Saved entries
....

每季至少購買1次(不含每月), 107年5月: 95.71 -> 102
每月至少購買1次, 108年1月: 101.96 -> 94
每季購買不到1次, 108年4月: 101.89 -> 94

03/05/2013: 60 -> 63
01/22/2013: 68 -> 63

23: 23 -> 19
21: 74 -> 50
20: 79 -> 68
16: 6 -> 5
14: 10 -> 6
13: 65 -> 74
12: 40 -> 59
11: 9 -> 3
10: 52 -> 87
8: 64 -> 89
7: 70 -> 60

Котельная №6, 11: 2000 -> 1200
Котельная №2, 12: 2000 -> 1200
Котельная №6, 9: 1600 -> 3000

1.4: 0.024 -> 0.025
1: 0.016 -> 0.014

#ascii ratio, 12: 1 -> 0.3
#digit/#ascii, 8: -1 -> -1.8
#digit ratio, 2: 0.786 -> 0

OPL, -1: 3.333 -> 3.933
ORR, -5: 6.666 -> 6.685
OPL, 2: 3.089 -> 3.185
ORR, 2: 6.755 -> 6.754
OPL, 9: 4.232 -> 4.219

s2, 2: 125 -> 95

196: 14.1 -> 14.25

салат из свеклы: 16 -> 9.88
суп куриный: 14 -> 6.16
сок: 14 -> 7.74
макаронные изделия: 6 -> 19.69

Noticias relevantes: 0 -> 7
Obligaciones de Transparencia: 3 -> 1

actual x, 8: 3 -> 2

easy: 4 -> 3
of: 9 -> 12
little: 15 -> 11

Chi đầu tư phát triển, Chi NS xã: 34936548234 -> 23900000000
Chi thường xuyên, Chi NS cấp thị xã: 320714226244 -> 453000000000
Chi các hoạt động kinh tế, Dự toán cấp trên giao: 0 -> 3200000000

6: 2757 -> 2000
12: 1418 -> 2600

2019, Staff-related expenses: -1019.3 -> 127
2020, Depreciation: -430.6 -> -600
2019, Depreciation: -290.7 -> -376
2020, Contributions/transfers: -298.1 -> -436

....

* What is needed: The answer is a number alone: how many lines of the data contain the string "ratio"?

* Answer below: 2